### Data for analysis
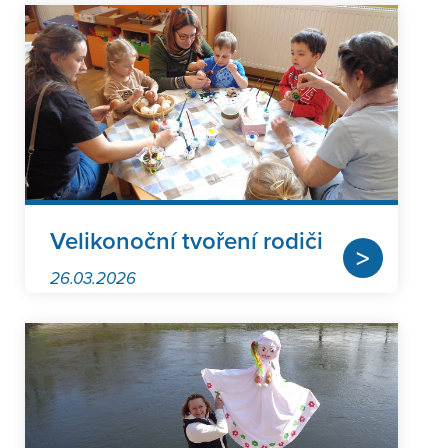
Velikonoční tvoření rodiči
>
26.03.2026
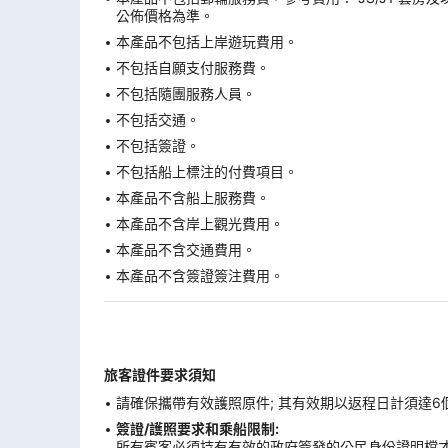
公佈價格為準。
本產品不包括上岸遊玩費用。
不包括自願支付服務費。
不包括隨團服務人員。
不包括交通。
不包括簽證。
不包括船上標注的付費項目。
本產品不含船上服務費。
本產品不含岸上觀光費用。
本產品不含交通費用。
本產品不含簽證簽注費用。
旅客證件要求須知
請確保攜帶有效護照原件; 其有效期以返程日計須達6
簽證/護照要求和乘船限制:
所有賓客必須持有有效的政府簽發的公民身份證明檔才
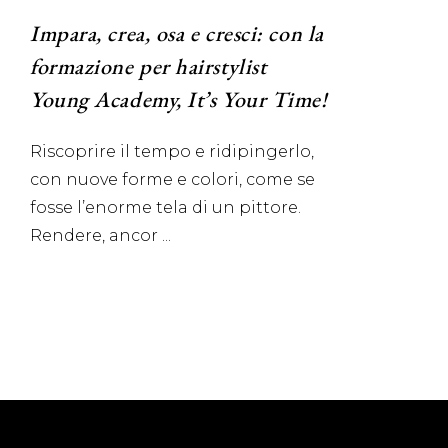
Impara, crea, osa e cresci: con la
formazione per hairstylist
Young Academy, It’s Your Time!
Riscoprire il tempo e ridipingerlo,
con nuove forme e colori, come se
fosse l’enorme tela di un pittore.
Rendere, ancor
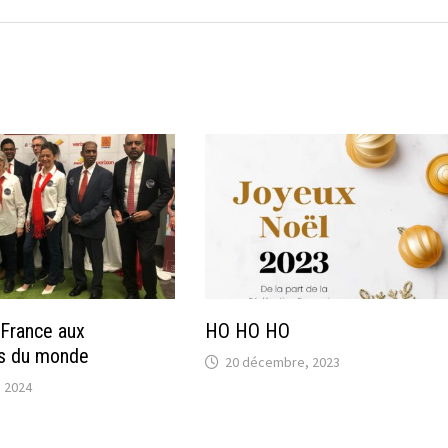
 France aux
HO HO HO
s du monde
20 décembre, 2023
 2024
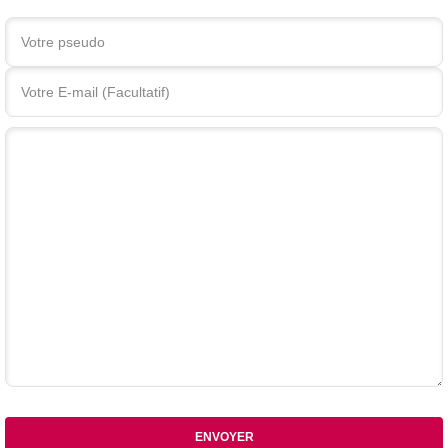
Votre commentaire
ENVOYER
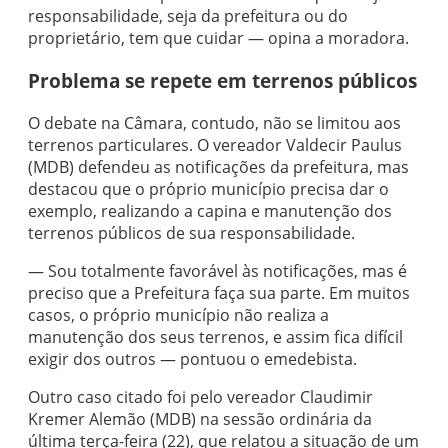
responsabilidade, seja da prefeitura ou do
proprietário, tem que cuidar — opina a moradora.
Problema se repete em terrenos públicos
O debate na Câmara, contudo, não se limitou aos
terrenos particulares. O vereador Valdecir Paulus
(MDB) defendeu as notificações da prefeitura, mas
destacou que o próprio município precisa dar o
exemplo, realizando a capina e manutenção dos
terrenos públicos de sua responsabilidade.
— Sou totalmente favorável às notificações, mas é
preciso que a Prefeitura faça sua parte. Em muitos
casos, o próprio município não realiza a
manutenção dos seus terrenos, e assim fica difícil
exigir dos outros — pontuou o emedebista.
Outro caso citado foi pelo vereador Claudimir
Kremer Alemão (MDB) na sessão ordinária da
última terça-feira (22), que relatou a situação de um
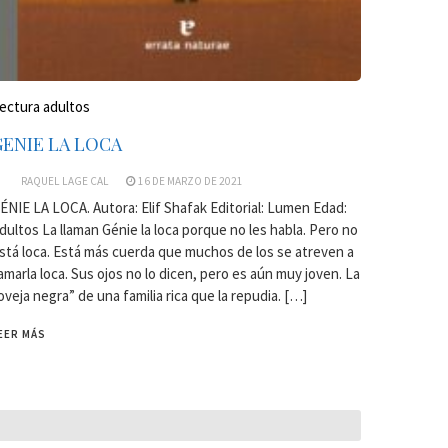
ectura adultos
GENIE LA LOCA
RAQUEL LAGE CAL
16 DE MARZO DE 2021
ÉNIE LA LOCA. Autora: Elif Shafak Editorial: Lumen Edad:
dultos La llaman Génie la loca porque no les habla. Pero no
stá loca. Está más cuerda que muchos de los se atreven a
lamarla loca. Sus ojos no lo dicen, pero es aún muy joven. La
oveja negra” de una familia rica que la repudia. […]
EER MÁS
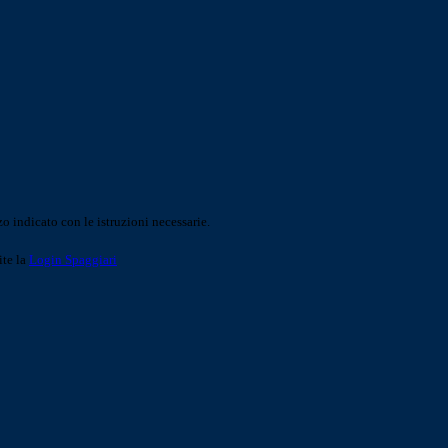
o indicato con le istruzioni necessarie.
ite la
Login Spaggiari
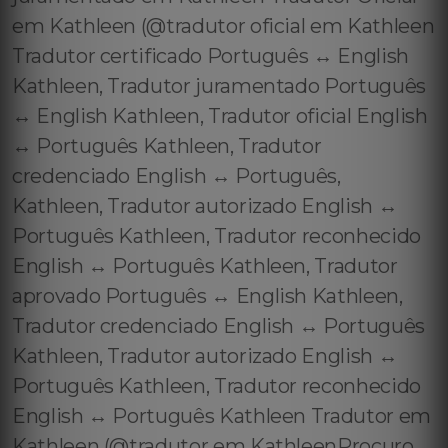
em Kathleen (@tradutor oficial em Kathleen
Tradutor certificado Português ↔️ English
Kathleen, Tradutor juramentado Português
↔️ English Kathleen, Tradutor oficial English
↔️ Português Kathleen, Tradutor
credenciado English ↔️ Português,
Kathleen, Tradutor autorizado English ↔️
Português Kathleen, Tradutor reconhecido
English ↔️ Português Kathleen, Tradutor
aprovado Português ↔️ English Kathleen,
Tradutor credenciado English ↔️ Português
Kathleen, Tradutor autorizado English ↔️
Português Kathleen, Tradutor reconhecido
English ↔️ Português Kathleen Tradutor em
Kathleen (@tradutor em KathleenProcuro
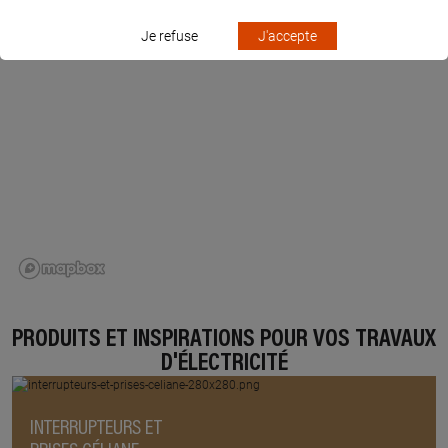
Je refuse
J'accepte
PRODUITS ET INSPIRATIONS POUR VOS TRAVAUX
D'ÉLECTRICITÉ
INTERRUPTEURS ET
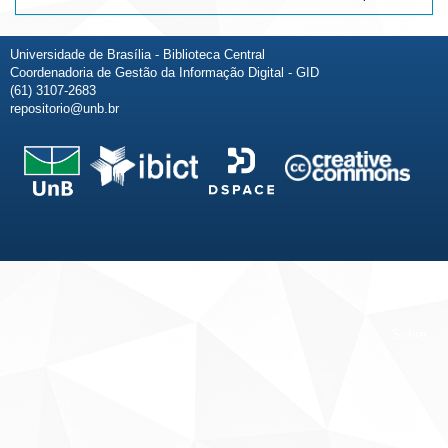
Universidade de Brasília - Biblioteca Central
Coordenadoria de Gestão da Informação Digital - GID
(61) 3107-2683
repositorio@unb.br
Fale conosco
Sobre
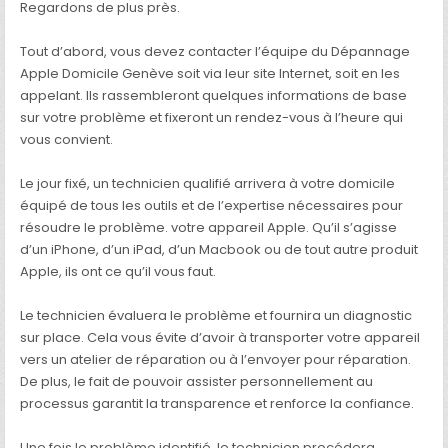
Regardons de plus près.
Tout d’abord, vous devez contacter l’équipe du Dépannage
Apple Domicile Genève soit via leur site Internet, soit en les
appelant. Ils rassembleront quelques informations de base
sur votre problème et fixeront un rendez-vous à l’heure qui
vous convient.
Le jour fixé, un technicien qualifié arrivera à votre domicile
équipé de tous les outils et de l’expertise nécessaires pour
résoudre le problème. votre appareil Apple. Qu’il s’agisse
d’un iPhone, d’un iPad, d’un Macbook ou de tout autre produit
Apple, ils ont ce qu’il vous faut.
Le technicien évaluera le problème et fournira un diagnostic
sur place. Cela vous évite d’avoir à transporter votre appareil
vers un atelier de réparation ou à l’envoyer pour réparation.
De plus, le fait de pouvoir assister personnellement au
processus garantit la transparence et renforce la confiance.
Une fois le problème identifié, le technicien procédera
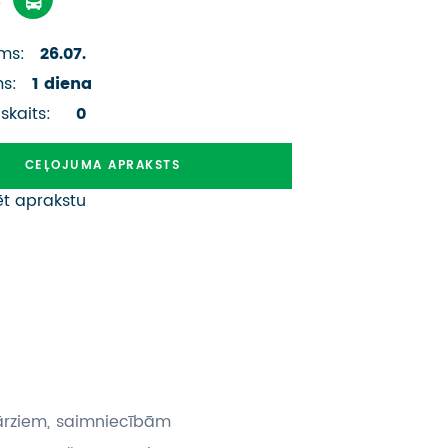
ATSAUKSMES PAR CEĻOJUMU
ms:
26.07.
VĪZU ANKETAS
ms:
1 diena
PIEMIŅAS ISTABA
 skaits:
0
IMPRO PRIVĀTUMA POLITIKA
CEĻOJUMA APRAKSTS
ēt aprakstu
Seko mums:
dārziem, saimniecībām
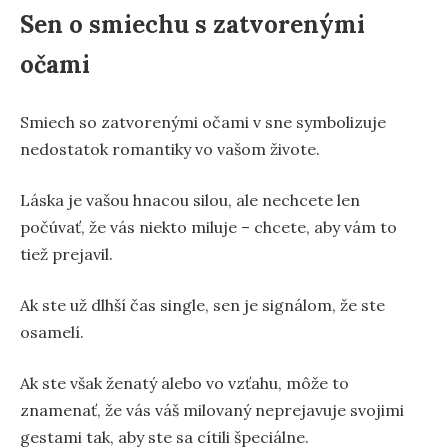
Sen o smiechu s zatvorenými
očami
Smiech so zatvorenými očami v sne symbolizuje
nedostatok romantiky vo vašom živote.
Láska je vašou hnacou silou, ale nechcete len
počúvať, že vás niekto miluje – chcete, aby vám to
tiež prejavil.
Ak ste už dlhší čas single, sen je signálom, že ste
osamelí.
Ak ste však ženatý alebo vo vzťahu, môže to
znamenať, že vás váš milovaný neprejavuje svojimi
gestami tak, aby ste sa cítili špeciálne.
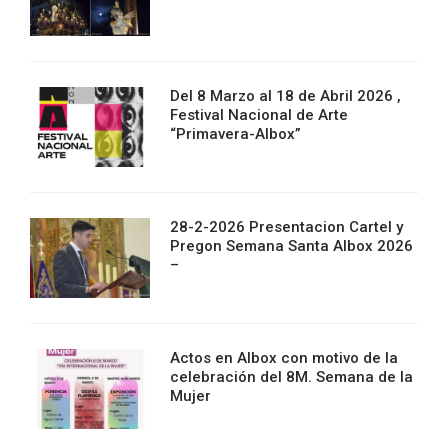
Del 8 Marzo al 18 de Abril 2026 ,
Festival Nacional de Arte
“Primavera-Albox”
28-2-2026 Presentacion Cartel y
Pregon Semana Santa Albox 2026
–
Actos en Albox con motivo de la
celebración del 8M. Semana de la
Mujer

### Aim of the exercise
Please recast the text lines of the listing above as a Markdown table with two columns, Row and Line, numbering the rows in order and leaving out blank lines and the pictures.

### Exercise solution
| Row | Line |
|---|---|
| 1 | Velikonoční tvoření rodiči |
| 2 | > |
| 3 | 26.03.2026 |
| 4 | 公佈價格為準。 |
| 5 | 本產品不包括上岸遊玩費用。 |
| 6 | 不包括自願支付服務費。 |
| 7 | 不包括隨團服務人員。 |
| 8 | 不包括交通。 |
| 9 | 不包括簽證。 |
| 10 | 不包括船上標注的付費項目。 |
| 11 | 本產品不含船上服務費。 |
| 12 | 本產品不含岸上觀光費用。 |
| 13 | 本產品不含交通費用。 |
| 14 | 本產品不含簽證簽注費用。 |
| 15 | 旅客證件要求須知 |
| 16 | 請確保攜帶有效護照原件; 其有效期以返程日計須達6 |
| 17 | 簽證/護照要求和乘船限制: |
| 18 | 所有賓客必須持有有效的政府簽發的公民身份證明檔才 |
| 19 | Impara, crea, osa e cresci: con la |
| 20 | formazione per hairstylist |
| 21 | Young Academy, It’s Your Time! |
| 22 | Riscoprire il tempo e ridipingerlo, |
| 23 | con nuove forme e colori, come se |
| 24 | fosse l’enorme tela di un pittore. |
| 25 | Rendere, ancor |
| 26 |  France aux |
| 27 | HO HO HO |
| 28 | s du monde |
| 29 | 20 décembre, 2023 |
| 30 |  2024 |
| 31 | Votre commentaire |
| 32 | ENVOYER |
| 33 | responsabilidade, seja da prefeitura ou do |
| 34 | proprietário, tem que cuidar — opina a moradora. |
| 35 | Problema se repete em terrenos públicos |
| 36 | O debate na Câmara, contudo, não se limitou aos |
| 37 | terrenos particulares. O vereador Valdecir Paulus |
| 38 | (MDB) defendeu as notificações da prefeitura, mas |
| 39 | destacou que o próprio município precisa dar o |
| 40 | exemplo, realizando a capina e manutenção dos |
| 41 | terrenos públicos de sua responsabilidade. |
| 42 | — Sou totalmente favorável às notificações, mas é |
| 43 | preciso que a Prefeitura faça sua parte. Em muitos |
| 44 | casos, o próprio município não realiza a |
| 45 | manutenção dos seus terrenos, e assim fica difícil |
| 46 | exigir dos outros — pontuou o emedebista. |
| 47 | Outro caso citado foi pelo vereador Claudimir |
| 48 | Kremer Alemão (MDB) na sessão ordinária da |
| 49 | última terça-feira (22), que relatou a situação de um |
| 50 | ectura adultos |
| 51 | GENIE LA LOCA |
| 52 | RAQUEL LAGE CAL |
| 53 | 16 DE MARZO DE 2021 |
| 54 | ÉNIE LA LOCA. Autora: Elif Shafak Editorial: Lumen Edad: |
| 55 | dultos La llaman Génie la loca porque no les habla. Pero no |
| 56 | stá loca. Está más cuerda que muchos de los se atreven a |
| 57 | lamarla loca. Sus ojos no lo dicen, pero es aún muy joven. La |
| 58 | oveja negra” de una familia rica que la repudia. […] |
| 59 | EER MÁS |
| 60 | o indicato con le istruzioni necessarie. |
| 61 | ite la |
| 62 | Login Spaggiari |
| 63 | em Kathleen (@tradutor oficial em Kathleen |
| 64 | Tradutor certificado Português ↔️ English |
| 65 | Kathleen, Tradutor juramentado Português |
| 66 | ↔️ English Kathleen, Tradutor oficial English |
| 67 | ↔️ Português Kathleen, Tradutor |
| 68 | credenciado English ↔️ Português, |
| 69 | Kathleen, Tradutor autorizado English ↔️ |
| 70 | Português Kathleen, Tradutor reconhecido |
| 71 | English ↔️ Português Kathleen, Tradutor |
| 72 | aprovado Português ↔️ English Kathleen, |
| 73 | Tradutor credenciado English ↔️ Português |
| 74 | Kathleen, Tradutor autorizado English ↔️ |
| 75 | Português Kathleen, Tradutor reconhecido |
| 76 | English ↔️ Português Kathleen Tradutor em |
| 77 | Kathleen (@tradutor em KathleenProcuro |
| 78 | Je refuse |
| 79 | J'accepte |
| 80 | PRODUITS ET INSPIRATIONS POUR VOS TRAVAUX |
| 81 | D'ÉLECTRICITÉ |
| 82 | INTERRUPTEURS ET |
| 83 | Universidade de Brasília - Biblioteca Central |
| 84 | Coordenadoria de Gestão da Informação Digital - GID |
| 85 | (61) 3107-2683 |
| 86 | repositorio@unb.br |
| 87 | Fale conosco |
| 88 | Sobre |
| 89 | Regardons de plus près. |
| 90 | Tout d’abord, vous devez contacter l’équipe du Dépannage |
| 91 | Apple Domicile Genève soit via leur site Internet, soit en les |
| 92 | appelant. Ils rassembleront quelques informations de base |
| 93 | sur votre problème et fixeront un rendez-vous à l’heure qui |
| 94 | vous convient. |
| 95 | Le jour fixé, un technicien qualifié arrivera à votre domicile |
| 96 | équipé de tous les outils et de l’expertise nécessaires pour |
| 97 | résoudre le problème. votre appareil Apple. Qu’il s’agisse |
| 98 | d’un iPhone, d’un iPad, d’un Macbook ou de tout autre produit |
| 99 | Apple, ils ont ce qu’il vous faut. |
| 100 | Le technicien évaluera le problème et fournira un diagnostic |
| 101 | sur place. Cela vous évite d’avoir à transporter votre appareil |
| 102 | vers un atelier de réparation ou à l’envoyer pour réparation. |
| 103 | De plus, le fait de pouvoir assister personnellement au |
| 104 | processus garantit la transparence et renforce la confiance. |
| 105 | Une fois le problème identifié, le technicien procédera |
| 106 | ATSAUKSMES PAR CEĻOJUMU |
| 107 | ms: |
| 108 | 26.07. |
| 109 | VĪZU ANKETAS |
| 110 | ms: |
| 111 | 1 diena |
| 112 | PIEMIŅAS ISTABA |
| 113 |  skaits: |
| 114 | 0 |
| 115 | IMPRO PRIVĀTUMA POLITIKA |
| 116 | CEĻOJUMA APRAKSTS |
| 117 | ēt aprakstu |
| 118 | Seko mums: |
| 119 | dārziem, saimniecībām |
| 120 | Sen o smiechu s zatvorenými |
| 121 | očami |
| 122 | Smiech so zatvorenými očami v sne symbolizuje |
| 123 | nedostatok romantiky vo vašom živote. |
| 124 | Láska je vašou hnacou silou, ale nechcete len |
| 125 | počúvať, že vás niekto miluje – chcete, aby vám to |
| 126 | tiež prejavil. |
| 127 | Ak ste už dlhší čas single, sen je signálom, že ste |
| 128 | osamelí. |
| 129 | Ak ste však ženatý alebo vo vzťahu, môže to |
| 130 | znamenať, že vás váš milovaný neprejavuje svojimi |
| 131 | gestami tak, aby ste sa cítili špeciálne. |
| 132 | Del 8 Marzo al 18 de Abril 2026 , |
| 133 | Festival Nacional de Arte |
| 134 | “Primavera-Albox” |
| 135 | 28-2-2026 Presentacion Cartel y |
| 136 | Pregon Semana Santa Albox 2026 |
| 137 | – |
| 138 | Actos en Albox con motivo de la |
| 139 | celebración del 8M. Semana de la |
| 140 | Mujer |